Only the superb Straussian talent of Renee Fleming, one of the few singers today who merits the diva mantle, seems to give Arabella much currency. Indeed, her performance in Paris’s new production by Marco Arturo Marelli proved why this is the case. Possessed of a voice that she herself describes as fitting Strauss’s music “like a glove,” Fleming has the ability to deliver both the dramatic complexities of the composer’s major characters and float the sumptuous notes needed to reconcile the competing harmonies of his demanding scores. The first act narration “Aber der Richtige,” a soulful meditation on meeting the love of her life, sounded reticent, perhaps even a bit devoiced, but the vigorous passion of her second and third act singing more than made up for this deficiency. I last heard Fleming in the role eleven years ago, in the Metropolitan Opera’s current production. She has lost some of the thrilled girlishness the role demands, but her dramatic effect has only strengthened, with the addition of intriguing nuances that few other singers can match.

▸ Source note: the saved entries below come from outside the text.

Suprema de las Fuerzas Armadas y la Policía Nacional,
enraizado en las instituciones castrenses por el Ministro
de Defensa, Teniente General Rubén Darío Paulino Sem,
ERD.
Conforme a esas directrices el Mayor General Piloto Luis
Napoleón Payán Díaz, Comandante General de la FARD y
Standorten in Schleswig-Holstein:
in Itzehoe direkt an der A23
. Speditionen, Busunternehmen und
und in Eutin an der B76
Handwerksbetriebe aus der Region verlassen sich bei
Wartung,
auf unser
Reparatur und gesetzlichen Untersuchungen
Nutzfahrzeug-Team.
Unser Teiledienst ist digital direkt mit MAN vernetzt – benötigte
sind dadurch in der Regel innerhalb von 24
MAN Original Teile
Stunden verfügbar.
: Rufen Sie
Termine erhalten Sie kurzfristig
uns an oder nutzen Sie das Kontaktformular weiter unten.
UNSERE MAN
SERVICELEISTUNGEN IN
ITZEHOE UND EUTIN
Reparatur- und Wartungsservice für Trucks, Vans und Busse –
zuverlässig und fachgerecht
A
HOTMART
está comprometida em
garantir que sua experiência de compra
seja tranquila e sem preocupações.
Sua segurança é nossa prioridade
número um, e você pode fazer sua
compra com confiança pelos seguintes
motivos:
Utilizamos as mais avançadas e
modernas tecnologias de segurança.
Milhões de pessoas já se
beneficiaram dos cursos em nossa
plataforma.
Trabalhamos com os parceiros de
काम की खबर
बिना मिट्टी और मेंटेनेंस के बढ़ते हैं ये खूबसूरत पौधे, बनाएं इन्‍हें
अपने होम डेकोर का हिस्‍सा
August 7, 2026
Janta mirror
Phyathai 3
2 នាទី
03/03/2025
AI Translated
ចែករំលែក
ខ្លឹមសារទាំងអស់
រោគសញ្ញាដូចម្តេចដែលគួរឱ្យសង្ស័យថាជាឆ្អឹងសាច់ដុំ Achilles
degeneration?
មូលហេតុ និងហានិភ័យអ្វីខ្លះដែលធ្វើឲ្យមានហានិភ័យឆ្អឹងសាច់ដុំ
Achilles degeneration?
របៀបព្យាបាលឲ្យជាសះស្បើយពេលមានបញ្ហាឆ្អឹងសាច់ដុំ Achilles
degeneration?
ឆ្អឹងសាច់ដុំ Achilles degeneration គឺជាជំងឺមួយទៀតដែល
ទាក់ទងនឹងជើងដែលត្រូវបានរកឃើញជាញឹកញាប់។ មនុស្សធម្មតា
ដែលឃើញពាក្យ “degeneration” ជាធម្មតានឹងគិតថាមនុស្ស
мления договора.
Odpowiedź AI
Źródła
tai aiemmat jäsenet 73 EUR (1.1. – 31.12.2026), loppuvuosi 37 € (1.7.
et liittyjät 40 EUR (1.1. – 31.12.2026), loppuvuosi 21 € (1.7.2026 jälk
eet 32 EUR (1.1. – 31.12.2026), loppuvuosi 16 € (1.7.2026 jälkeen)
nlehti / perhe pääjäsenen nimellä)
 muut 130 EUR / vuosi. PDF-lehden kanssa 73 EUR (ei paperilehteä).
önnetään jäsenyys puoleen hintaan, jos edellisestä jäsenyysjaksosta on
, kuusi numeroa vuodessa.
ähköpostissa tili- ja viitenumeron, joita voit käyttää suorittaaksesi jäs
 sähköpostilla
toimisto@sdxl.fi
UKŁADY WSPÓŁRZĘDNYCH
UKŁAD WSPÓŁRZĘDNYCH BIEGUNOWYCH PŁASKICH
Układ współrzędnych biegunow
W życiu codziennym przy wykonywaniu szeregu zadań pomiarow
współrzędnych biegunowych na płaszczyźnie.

Beyond the title role, the cast functions essentially as an ensemble in a comedy of manners. Arabella’s true love Mandryka came out in fine form in the capable singing and acting of Michael Volle. A certain roughness on the vocal edges only added to the character’s allure when contrasted to the suave facilities of Arabella’s callow suitors. The promising young German soprano Genia Kuhmeier brought brilliance to the strange role of Zdenka, Arabella’s sister who has been raised as a boy to economize the family finances. Zdenka’s beloved Matteo, himself a rejected suitor of Arabella, emerged convincingly thanks to the talented tenor Joseph Kaiser. His portrayal sounded nobler and less pathetic than is usually the case. Arabella’s faded aristocratic parents, Count Waldner and Adelaide, handsomely fell to veteran bass Kurt Rydl, whose aging voice fit the role to perfection, and to mezzo-soprano Doris Soffel, whose Herodias in Strauss’s Salome last September launched what has been an astoundingly entertaining season of opera in Paris. Philippe Jordan carried the orchestra with a flair and determination that has justifiably distinguished him as one of the most exciting young conductors at work today.
Marelli’s production saved the opera from late Romantic Viennese kitsch with an imaginative staging based on revolving wall segments and a rotating floor that allow swift changes of scene and mood while sustaining dramatic tension. The visual effect is dominated by white and sky blue, suggesting the heavenly aspirations of Arabella’s passions. A particularly intriguing innovation freezes the action at end of the first act, when Mandryka dreams of finally meeting Arabella, only to have it resume seamlessly at the beginning of Act II, when the newly introduced couple pledge their love to each other before Arabella goes off to dump her suitors. This fine effort stands as the last in a series of fine new productions presented this season. We can only hope 2012-2013 is as generous to Paris’s deserving audience.